County needs numbers to match addresses to
Sussex County officials have turned to the Internet to help complete a decade-old readdressing project that should make emergency response here more efficient. Officials have, as part of the project, readdressed almost every county property and now must match those addresses up with phone numbers to complete their work.
County residents can call county officials at (302) 855-1176 to file the needed information or enter it through the Web at www.sussexcountyde.gov. County officials need a 95 percent “match rate” to bring the project online. The problem: In late January, the last time the phone company Verizon calculated the match rate for Sussex, it sat at less than 55 percent.
“This is the last and final phase before we can become enhanced 911,” said county official Donna Pusey, who heads the re-addressing project. She added, though, that, “This is the hardest part, because you’re not going to go up to everybody’s door.”
Once officials bring the project online — and comply with similar work in Delaware’s other two counties — emergency responders will have the ability to respond to the location of an emergency even if the 911 caller can not speak. When a call is made from a registered number in an “enhanced” emergency system, the name and address pops up automatically for dispatchers.
The “Big Brother” nature of the program might be one of its turn-offs, though, Pusey implied.
“We’ve had people call up (and register), but those are the people that want to be found,” Pusey said. “Some people don’t want to be found. They will be the ones to call up for help and help won’t be able to find them. It’s sad, but it’s true.”

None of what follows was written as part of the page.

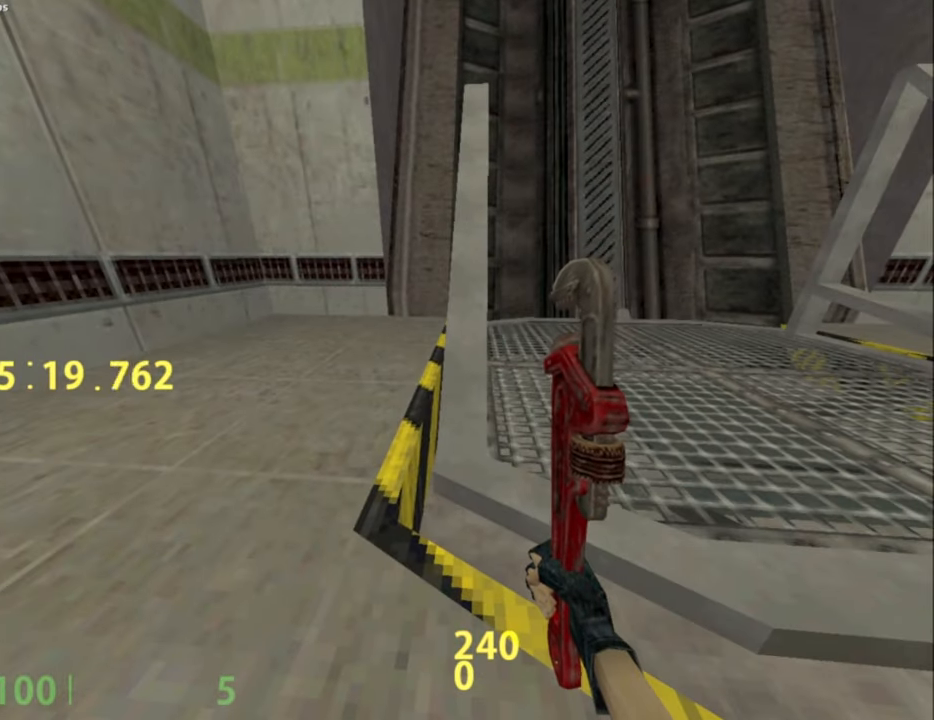
{"keys": ["ctrl_l"], "mouse": [], "events": [[267, "mouse_wheel_down", "down"], [367, "mouse_wheel_down", "up"]]}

Pusey said county officials have all but completed readdressing the unincorporated portions of the county and have roughly 70 percent municipal support. Municipal addresses and phone numbers will also contribute to the desired, and necessary, 95 percent match rate, and town residents will enjoy the benefit of an “advanced” system, as well, when it is brought online, even though many municipalities did not switch to the county’s five-digit addressing system.
Pusey said that the county planned to tape a public service announcement set to run on local television stations this week. Mailings are also a possibility to help gather information, along with the new Internet campaign.

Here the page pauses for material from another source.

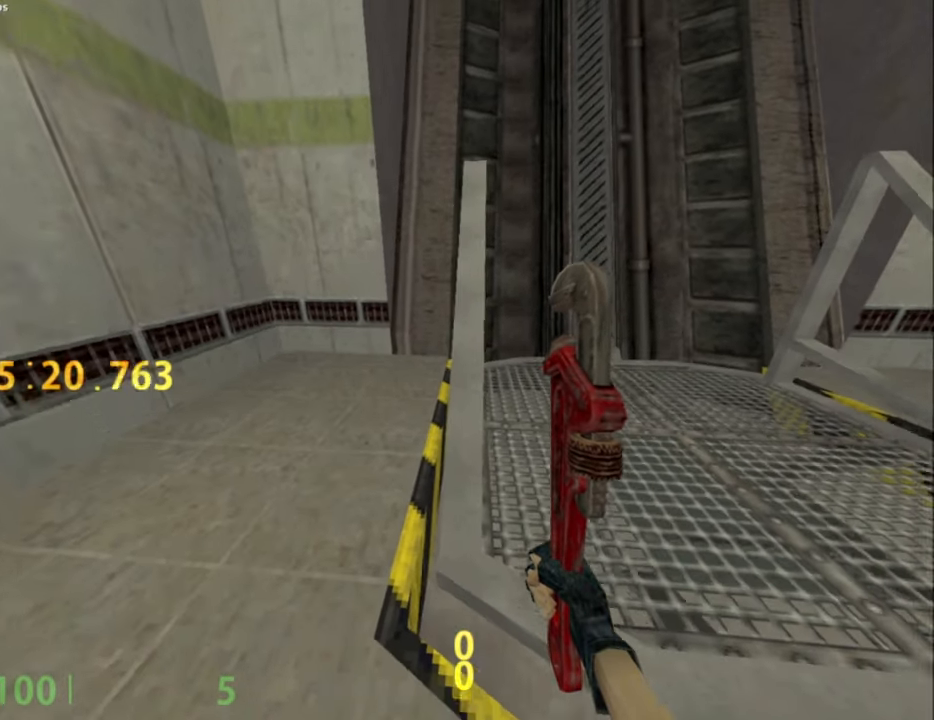
{"keys": ["ctrl_l", "w"], "mouse": [], "events": [[67, "mouse_wheel_down", "up"], [483, "w", "down"]]}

Pusey said she is wary about success through the Web, though. She could not confirm how many residents, if any, had already registered through the new site.
Chip Guy, Sussex County Public Information Officer, said turning to the Web is an obvious, and cheap, move in this digital age, when more people turn daily to the World Wide Web for work and entertainment.
Among other services offered through the site, Sussex County residents can already listen to archived meetings, learn how to read tax statements, study county financial statements and comment on the comprehensive planning process online.
“As we get deeper into the 21st century digital age, I just think more and more stuff is coming available that way because there is an expectation,” Guy said. “We want it to be as easy and painless (as possible),” he added of allowing residents to file information through the Web. “We want to make it as easy as we can so they can go about their business and not worry about it.”